Task description =
Put everything from the start of the data down to the line containing "Surgery for Stone in Delhi is now one of the" into a numbered list, including both of those lines and leaving out any blank lines.

Data to process =
=====

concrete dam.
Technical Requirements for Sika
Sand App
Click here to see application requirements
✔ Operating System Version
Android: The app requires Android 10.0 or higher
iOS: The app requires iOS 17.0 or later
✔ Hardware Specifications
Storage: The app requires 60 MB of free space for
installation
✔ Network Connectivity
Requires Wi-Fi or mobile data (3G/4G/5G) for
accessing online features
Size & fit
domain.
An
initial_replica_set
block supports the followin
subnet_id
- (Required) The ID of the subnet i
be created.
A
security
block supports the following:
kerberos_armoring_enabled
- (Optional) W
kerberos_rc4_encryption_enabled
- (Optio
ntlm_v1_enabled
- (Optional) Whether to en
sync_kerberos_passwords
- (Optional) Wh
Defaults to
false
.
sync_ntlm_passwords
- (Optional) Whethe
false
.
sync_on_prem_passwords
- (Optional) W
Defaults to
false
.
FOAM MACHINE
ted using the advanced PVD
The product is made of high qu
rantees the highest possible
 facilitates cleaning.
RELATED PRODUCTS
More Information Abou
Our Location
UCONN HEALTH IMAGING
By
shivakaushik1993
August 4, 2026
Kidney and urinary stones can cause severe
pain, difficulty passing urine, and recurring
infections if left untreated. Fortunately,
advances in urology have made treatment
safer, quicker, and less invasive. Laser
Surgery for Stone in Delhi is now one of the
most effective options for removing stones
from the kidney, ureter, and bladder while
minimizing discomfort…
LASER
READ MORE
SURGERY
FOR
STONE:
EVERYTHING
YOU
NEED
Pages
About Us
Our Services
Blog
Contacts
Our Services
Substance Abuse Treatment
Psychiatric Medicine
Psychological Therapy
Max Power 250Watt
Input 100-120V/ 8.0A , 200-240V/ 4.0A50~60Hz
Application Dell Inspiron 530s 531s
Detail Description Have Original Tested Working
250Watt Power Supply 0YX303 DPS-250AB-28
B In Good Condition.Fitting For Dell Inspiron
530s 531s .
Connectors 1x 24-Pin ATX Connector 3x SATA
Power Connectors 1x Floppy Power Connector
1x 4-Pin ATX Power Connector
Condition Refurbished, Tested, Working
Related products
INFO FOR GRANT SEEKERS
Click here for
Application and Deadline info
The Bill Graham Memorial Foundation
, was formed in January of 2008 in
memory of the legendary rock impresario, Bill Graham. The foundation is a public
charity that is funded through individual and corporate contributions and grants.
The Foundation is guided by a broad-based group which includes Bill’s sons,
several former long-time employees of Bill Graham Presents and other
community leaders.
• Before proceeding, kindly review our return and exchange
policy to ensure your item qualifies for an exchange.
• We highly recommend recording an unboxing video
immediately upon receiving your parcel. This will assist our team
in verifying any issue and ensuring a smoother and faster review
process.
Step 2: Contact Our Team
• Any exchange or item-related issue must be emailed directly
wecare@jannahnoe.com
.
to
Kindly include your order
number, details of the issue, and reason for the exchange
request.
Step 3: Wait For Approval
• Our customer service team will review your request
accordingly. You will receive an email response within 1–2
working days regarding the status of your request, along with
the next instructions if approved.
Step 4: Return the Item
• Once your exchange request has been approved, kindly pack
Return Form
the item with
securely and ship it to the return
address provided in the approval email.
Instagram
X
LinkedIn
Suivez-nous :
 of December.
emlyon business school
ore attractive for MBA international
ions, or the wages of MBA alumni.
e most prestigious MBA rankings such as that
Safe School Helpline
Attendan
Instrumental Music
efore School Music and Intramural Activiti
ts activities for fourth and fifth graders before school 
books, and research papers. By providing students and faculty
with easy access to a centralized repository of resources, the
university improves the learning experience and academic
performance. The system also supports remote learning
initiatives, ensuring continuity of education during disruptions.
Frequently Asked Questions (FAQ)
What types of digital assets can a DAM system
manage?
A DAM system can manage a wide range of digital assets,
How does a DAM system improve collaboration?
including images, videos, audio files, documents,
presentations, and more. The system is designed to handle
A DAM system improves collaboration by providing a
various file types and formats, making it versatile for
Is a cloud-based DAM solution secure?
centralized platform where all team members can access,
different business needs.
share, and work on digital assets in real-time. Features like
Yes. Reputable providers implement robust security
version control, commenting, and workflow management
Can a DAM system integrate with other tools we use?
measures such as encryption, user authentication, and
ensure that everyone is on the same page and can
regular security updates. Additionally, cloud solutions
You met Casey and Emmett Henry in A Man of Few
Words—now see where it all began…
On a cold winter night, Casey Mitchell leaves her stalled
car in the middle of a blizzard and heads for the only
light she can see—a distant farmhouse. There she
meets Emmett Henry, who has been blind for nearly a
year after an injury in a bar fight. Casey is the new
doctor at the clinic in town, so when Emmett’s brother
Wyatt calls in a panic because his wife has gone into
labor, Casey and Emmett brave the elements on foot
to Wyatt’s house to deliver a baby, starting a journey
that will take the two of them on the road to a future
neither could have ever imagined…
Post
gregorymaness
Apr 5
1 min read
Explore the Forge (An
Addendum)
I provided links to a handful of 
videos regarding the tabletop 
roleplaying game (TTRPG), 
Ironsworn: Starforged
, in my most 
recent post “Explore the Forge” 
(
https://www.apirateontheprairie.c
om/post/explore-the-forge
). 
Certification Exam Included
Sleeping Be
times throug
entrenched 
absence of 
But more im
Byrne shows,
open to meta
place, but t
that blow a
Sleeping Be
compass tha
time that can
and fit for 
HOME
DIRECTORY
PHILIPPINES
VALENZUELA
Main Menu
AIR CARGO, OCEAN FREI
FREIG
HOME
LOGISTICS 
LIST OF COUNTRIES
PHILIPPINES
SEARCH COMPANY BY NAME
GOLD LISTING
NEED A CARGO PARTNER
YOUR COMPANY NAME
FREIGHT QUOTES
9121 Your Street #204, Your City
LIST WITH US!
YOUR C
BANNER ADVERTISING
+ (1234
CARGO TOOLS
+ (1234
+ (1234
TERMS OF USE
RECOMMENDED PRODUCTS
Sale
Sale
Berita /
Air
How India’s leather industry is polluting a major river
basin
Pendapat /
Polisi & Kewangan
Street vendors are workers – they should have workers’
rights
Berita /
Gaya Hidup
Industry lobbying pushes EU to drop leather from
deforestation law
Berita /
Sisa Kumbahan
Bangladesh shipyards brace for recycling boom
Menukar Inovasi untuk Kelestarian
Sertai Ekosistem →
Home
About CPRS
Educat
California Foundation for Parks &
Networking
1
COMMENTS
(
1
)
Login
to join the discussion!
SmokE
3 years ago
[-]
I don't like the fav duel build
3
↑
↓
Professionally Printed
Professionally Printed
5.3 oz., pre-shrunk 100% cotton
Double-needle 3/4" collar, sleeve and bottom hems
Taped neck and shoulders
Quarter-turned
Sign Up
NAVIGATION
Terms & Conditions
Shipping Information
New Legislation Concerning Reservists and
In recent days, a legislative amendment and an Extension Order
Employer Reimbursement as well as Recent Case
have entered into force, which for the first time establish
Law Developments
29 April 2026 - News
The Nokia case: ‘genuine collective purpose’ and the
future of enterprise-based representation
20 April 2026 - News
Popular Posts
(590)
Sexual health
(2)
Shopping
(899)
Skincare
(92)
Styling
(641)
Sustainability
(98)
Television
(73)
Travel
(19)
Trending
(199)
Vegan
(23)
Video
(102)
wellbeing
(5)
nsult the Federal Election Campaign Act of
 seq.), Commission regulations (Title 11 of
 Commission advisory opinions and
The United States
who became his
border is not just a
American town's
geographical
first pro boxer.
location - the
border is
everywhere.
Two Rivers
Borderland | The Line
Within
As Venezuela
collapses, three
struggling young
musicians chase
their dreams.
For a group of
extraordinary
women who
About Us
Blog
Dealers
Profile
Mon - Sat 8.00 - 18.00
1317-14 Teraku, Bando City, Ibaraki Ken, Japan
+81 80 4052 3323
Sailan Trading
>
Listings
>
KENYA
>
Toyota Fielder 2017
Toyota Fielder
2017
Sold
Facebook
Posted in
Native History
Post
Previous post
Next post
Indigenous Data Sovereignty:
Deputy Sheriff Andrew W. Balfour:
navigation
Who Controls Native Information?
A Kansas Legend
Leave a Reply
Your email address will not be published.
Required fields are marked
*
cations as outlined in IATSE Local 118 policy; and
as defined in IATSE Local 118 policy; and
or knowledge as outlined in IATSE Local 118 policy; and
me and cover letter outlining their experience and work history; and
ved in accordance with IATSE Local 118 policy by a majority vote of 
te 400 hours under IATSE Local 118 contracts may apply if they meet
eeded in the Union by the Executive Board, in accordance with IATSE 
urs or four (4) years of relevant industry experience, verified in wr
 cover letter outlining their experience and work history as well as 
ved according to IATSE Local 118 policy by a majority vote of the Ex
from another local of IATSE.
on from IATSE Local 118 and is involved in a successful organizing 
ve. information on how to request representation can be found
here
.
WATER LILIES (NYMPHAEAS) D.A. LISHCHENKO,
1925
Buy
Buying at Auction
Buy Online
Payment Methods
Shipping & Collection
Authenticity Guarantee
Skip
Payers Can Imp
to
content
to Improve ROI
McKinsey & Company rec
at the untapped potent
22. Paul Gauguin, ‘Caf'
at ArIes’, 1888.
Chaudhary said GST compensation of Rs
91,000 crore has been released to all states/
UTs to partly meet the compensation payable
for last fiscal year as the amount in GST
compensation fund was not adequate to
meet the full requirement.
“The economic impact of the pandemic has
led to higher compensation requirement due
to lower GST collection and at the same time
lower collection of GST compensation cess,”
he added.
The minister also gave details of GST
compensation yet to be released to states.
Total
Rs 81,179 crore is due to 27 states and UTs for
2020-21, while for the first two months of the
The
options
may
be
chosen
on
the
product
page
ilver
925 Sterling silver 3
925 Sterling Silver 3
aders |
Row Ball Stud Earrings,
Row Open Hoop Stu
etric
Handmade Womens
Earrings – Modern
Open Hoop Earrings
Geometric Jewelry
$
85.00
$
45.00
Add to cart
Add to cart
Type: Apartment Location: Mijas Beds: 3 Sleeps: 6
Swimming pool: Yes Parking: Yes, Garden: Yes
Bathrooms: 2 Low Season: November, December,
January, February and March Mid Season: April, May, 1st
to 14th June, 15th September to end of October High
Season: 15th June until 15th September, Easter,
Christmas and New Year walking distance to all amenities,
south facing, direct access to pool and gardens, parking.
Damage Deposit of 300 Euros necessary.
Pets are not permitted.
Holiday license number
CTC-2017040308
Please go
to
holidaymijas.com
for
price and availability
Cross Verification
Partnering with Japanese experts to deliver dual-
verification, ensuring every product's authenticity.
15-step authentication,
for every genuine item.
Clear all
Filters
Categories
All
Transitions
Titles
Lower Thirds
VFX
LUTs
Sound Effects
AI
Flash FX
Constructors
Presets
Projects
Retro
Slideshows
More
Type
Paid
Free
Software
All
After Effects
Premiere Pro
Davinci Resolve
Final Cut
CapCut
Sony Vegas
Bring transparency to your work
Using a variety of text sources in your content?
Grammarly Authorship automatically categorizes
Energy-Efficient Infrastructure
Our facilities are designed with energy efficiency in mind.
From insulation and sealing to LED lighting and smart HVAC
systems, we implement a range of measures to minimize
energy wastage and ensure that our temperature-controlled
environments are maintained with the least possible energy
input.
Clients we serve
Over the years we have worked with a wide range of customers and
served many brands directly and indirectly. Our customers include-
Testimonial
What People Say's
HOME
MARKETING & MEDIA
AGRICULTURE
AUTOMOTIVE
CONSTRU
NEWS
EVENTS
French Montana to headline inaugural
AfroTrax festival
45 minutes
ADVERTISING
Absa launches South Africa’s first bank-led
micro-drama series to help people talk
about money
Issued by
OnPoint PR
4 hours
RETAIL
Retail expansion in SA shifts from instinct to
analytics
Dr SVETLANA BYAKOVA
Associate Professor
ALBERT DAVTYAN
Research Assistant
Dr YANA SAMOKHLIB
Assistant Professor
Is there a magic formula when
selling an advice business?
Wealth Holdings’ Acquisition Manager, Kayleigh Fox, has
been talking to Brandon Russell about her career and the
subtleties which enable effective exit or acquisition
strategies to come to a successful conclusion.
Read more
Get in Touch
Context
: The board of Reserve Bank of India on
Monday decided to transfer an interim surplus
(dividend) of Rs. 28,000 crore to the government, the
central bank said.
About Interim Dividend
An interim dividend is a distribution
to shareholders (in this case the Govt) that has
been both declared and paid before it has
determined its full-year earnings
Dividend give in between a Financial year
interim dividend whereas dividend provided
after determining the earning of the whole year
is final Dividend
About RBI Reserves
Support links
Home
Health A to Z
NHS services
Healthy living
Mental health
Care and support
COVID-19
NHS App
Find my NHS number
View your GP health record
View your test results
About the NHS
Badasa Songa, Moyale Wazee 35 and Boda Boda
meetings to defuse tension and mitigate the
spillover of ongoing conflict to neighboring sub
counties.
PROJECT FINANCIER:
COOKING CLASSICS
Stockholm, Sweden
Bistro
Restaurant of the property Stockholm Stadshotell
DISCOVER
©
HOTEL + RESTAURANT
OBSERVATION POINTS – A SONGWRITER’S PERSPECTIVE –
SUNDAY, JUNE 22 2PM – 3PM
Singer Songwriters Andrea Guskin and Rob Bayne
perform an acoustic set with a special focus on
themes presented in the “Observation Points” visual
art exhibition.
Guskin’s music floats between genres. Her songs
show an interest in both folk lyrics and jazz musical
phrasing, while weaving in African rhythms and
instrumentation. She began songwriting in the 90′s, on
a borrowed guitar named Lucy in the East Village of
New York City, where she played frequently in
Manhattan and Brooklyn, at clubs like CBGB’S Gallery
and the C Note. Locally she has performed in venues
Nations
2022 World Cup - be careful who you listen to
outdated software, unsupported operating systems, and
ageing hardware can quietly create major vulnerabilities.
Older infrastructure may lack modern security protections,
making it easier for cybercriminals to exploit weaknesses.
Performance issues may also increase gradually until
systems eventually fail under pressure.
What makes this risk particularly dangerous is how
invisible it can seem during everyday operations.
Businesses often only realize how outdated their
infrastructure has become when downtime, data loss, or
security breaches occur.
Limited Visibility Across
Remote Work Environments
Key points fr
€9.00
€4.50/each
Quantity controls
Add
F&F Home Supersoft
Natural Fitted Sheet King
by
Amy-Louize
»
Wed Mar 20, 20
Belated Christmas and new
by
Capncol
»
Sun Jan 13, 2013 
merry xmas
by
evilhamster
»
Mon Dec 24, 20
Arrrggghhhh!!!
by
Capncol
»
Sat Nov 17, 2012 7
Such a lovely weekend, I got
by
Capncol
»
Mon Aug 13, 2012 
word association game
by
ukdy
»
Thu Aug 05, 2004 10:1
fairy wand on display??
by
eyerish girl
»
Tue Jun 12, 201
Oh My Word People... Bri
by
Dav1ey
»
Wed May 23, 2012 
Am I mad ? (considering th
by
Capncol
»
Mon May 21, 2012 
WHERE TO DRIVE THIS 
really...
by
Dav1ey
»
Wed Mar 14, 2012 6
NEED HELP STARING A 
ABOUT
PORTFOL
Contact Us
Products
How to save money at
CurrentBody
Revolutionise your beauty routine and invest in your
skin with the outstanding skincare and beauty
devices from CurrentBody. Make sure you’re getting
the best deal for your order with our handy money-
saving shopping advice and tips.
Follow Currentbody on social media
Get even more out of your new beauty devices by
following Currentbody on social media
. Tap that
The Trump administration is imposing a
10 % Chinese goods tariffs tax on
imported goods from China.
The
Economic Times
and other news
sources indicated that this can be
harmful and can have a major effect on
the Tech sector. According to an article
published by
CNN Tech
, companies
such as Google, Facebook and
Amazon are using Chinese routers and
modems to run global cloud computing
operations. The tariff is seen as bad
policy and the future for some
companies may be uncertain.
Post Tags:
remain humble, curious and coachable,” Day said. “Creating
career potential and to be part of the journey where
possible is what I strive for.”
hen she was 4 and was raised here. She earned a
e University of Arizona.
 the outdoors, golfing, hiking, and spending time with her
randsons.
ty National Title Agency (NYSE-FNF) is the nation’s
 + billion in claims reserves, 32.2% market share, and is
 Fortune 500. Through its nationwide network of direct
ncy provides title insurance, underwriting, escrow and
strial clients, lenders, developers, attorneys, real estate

=====

Output for this task =
1. concrete dam.
2. Technical Requirements for Sika
3. Sand App
4. Click here to see application requirements
5. ✔ Operating System Version
6. Android: The app requires Android 10.0 or higher
7. iOS: The app requires iOS 17.0 or later
8. ✔ Hardware Specifications
9. Storage: The app requires 60 MB of free space for
10. installation
11. ✔ Network Connectivity
12. Requires Wi-Fi or mobile data (3G/4G/5G) for
13. accessing online features
14. Size & fit
15. domain.
16. An
17. initial_replica_set
18. block supports the followin
19. subnet_id
20. - (Required) The ID of the subnet i
21. be created.
22. A
23. security
24. block supports the following:
25. kerberos_armoring_enabled
26. - (Optional) W
27. kerberos_rc4_encryption_enabled
28. - (Optio
29. ntlm_v1_enabled
30. - (Optional) Whether to en
31. sync_kerberos_passwords
32. - (Optional) Wh
33. Defaults to
34. false
35. .
36. sync_ntlm_passwords
37. - (Optional) Whethe
38. false
39. .
40. sync_on_prem_passwords
41. - (Optional) W
42. Defaults to
43. false
44. .
45. FOAM MACHINE
46. ted using the advanced PVD
47. The product is made of high qu
48. rantees the highest possible
49.  facilitates cleaning.
50. RELATED PRODUCTS
51. More Information Abou
52. Our Location
53. UCONN HEALTH IMAGING
54. By
55. shivakaushik1993
56. August 4, 2026
57. Kidney and urinary stones can cause severe
58. pain, difficulty passing urine, and recurring
59. infections if left untreated. Fortunately,
60. advances in urology have made treatment
61. safer, quicker, and less invasive. Laser
62. Surgery for Stone in Delhi is now one of the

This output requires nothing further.